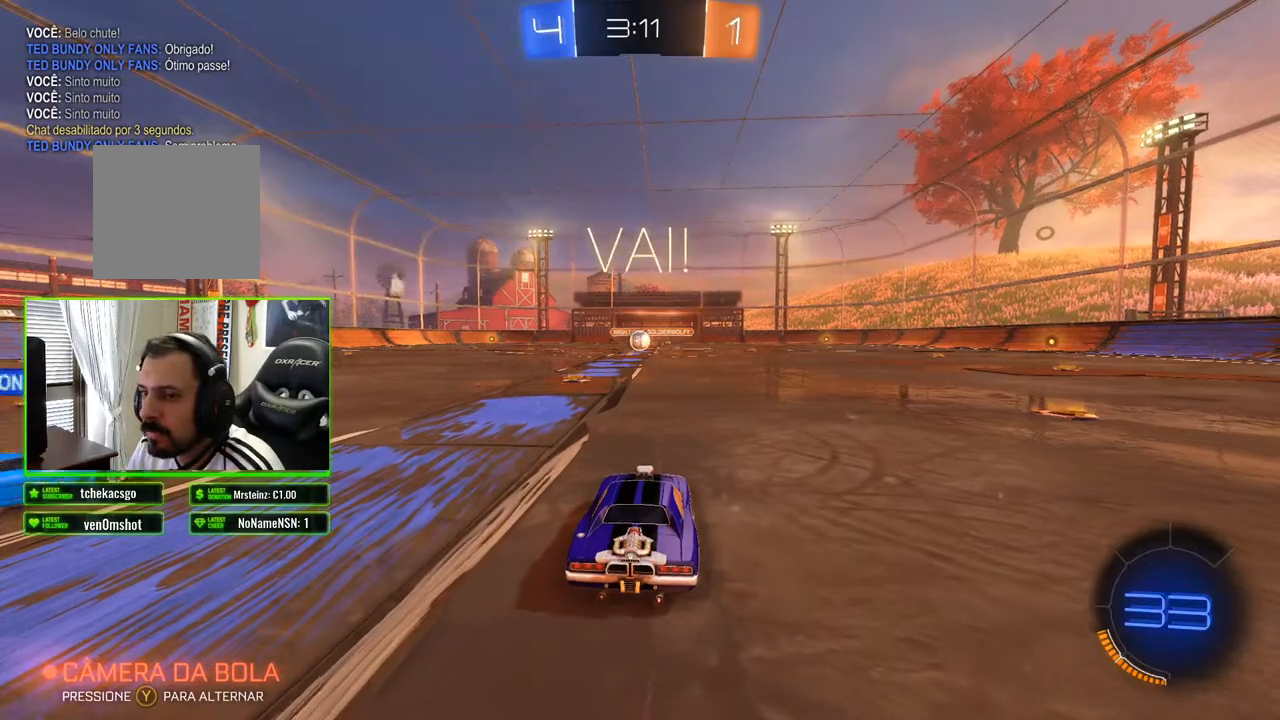
{"buttons": ["R2"], "left_stick": "right", "right_stick": "center", "events": [[33, "left_stick", "left"], [417, "left_stick", "right"]]}
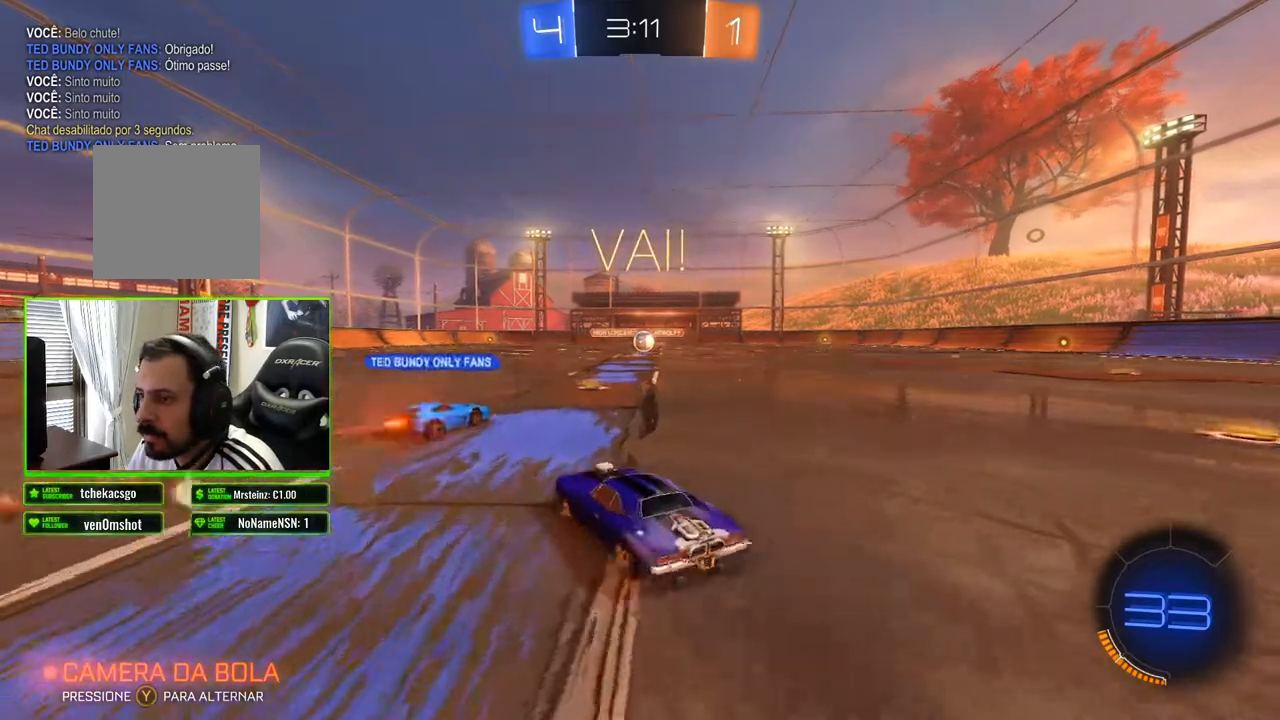
{"buttons": ["R2"], "left_stick": "center", "right_stick": "center", "events": [[167, "left_stick", "center"]]}
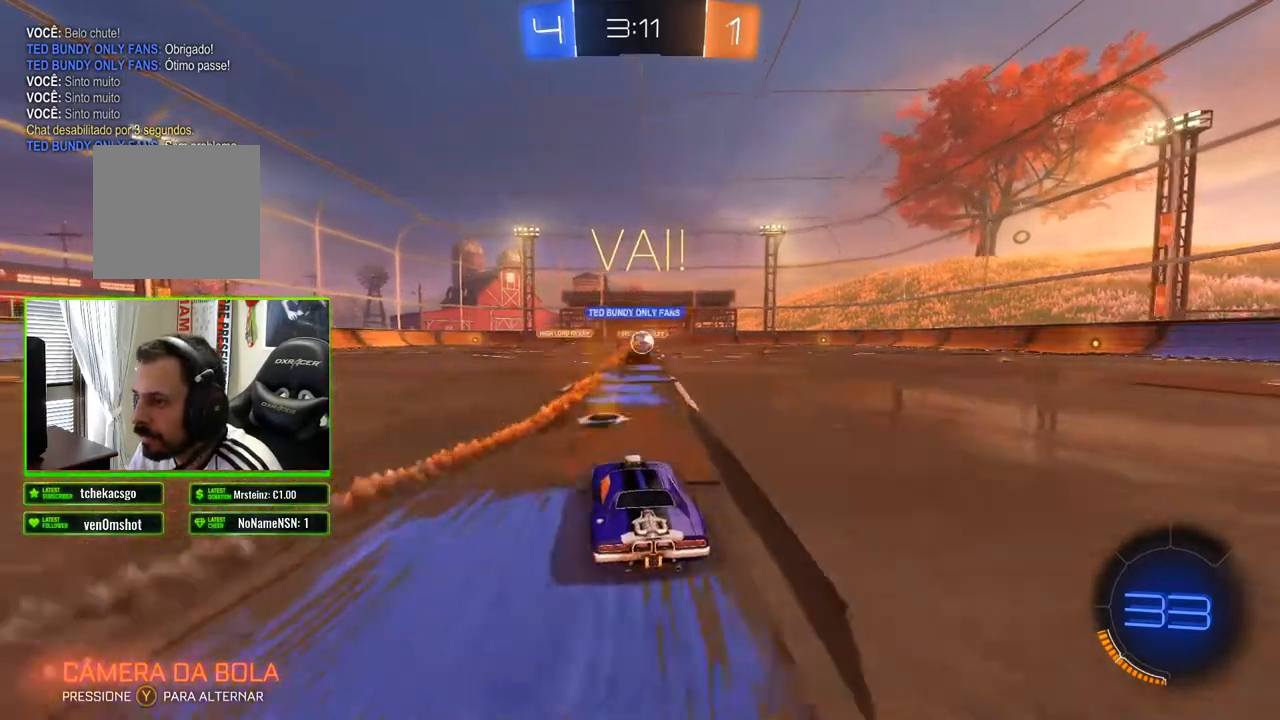
{"buttons": ["R2"], "left_stick": "center", "right_stick": "center", "events": [[67, "left_stick", "right"], [133, "left_stick", "center"]]}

§

■ TASK DESCRIPTION: Word-for-word repeat, images excluded: return all the data.

■ RESULT OF THE EXERCISE:
{"buttons": ["R2"], "left_stick": "right", "right_stick": "center", "events": [[33, "left_stick", "left"], [417, "left_stick", "right"]]}
{"buttons": ["R2"], "left_stick": "center", "right_stick": "center", "events": [[167, "left_stick", "center"]]}
{"buttons": ["R2"], "left_stick": "center", "right_stick": "center", "events": [[67, "left_stick", "right"], [133, "left_stick", "center"]]}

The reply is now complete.